*** TEXT UNDER STUDY ***

HippieVan at 12:00AM, Feb. 20, 2015

I'm a bit of a comic book proselytizer. When people tell me they don't like comics, I usually take that as a personal challenge. (I have the same reaction when people tell me they don't like cats, but that's another story for another time.) Generally I assume that the person isn't aware of how diverse and sophisticated graphic novels have become, and that I just need to get the right ones in their hands in order to convert them.

There are a few things I tend to stay away from - anything where the characters are wearing skin-tight costumes, anything too action-heavy. The goal is to convince the person that comics books aren't just goofy superheroes. Astro City or Watchmen probably aren't the best place to start unless your target has expressed an interest, as they may dismiss them right off the bat. I like to stick to narrative comics, or ones that I know appeal to the person's specific interests. Sometimes comics that are already popular work best, because the person may have heard positive things about them.

Here are some of my favourite comics for converting my loved ones!

Hark! A Vagrant!
This comic is universally adored in the history student community, and it's also got some great gags for lovers of literature. And it's available both online and in print, which is convenient - good for casual recommendations as well as formal gifts. The Cartoon History of the Universe is also a good one for people with a more casual interest in history.

Graphic Classics, and other books in graphic novel form
As long as the graphic novel isn't butchering the person's favourite book, I find these are usually well-received. There are some really good illustrated collections of work by Edgar Allan Poe, Ray Bradbury and Kafka, just to name a few. I also have a graphic novel version of Coraline that got my little sister hooked on comics, and would be great for younger readers.

*** STUDY MATERIAL ***

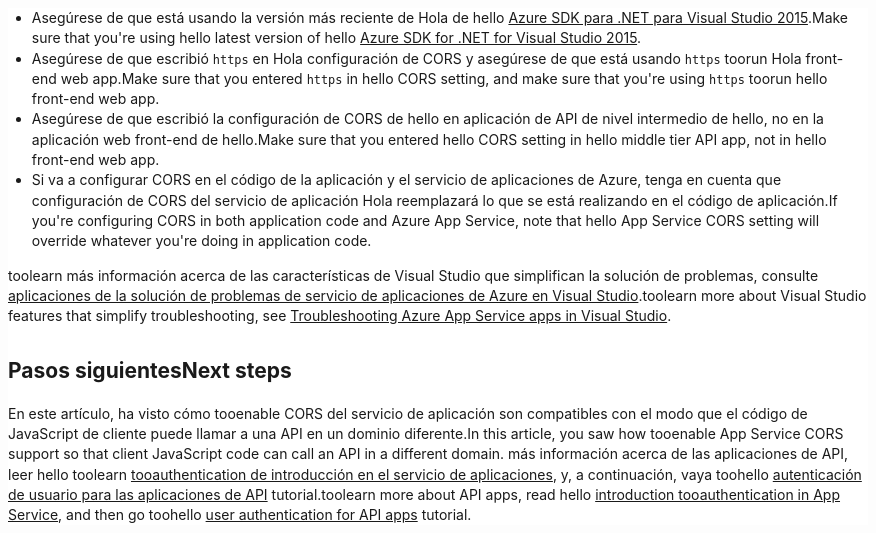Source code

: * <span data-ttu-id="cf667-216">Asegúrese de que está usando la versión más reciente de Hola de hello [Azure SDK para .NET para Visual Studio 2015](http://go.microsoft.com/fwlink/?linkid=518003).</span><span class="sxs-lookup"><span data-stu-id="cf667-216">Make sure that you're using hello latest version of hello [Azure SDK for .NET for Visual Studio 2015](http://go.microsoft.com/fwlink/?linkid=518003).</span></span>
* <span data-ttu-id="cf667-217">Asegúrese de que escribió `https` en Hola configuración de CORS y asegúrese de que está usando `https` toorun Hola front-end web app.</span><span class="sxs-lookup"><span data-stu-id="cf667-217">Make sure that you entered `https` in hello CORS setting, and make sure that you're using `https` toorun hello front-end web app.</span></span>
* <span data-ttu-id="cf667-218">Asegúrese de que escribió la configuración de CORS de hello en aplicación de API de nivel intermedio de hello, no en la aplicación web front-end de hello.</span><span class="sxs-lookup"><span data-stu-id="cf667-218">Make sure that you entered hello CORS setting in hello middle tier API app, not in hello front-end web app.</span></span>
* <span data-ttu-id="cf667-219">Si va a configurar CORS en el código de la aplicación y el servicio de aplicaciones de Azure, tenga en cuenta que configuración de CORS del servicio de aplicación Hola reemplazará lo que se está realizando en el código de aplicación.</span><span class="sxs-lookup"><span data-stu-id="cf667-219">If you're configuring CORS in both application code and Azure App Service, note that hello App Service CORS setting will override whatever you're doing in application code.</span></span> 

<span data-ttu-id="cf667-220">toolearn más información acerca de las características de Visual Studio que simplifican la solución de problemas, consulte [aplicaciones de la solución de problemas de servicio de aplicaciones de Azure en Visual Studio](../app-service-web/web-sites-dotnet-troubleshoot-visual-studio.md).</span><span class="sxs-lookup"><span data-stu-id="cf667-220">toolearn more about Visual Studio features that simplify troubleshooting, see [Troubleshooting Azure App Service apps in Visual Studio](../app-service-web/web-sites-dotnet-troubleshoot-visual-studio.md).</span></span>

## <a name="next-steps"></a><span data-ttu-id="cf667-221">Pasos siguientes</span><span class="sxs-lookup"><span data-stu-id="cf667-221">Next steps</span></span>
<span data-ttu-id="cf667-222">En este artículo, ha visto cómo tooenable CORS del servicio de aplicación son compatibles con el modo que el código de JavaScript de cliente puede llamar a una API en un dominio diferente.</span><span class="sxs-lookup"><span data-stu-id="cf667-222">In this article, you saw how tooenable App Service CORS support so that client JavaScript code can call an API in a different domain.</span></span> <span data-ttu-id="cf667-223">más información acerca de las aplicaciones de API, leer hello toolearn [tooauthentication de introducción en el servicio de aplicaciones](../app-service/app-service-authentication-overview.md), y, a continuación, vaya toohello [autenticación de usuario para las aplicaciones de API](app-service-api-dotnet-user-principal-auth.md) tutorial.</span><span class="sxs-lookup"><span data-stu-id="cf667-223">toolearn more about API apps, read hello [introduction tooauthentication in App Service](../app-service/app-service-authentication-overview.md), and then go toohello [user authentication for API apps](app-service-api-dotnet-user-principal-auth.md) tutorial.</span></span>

***

■ WORK TASK A
In the post about winning people over to comic books, which book got the writer's little sister hooked on comics?
■ WORK TASK B
Extend the post about winning people over to comic books, picking up after its last sentence.

■ EXERCISE OUTPUT A
A graphic novel version of Coraline.

■ EXERCISE OUTPUT B
Guy Delisle's travelogues
I've had more luck with Guy Delisle's books than any others, actually. I even got my 80-year-old grandfather into graphic novels with a copy of Shenzhen. Delisle's comics are simple and humorous, and provide an outsider's glimpse into some really interesting places. And they're about as far as you can get from the classic superhero comics.

Alan Moore
V for Vendetta and The League of Extraordinary Gentlemen are both a good place to start. Moore's graphic novels also transition well into full fandom once you get someone hooked, with tons of movies and merchandise available.

Will Eisner's A Contract with God
This is a collection of short stories so it can be picked up by someone without a lot of time on their hands, but it will definitely leave an impression. I'm sure I don't have to tell you all how great Will Eisner is.

Art Spiegelman's Maus probably has enough publicity at this point that whoever you're giving it to will know about it, but sometimes it just takes that extra push of getting it into the person's hands so they'll give it a go.

Do you guys do the same thing? What are your tried-and-true comics you use to convert your friends and family into comic book lovers?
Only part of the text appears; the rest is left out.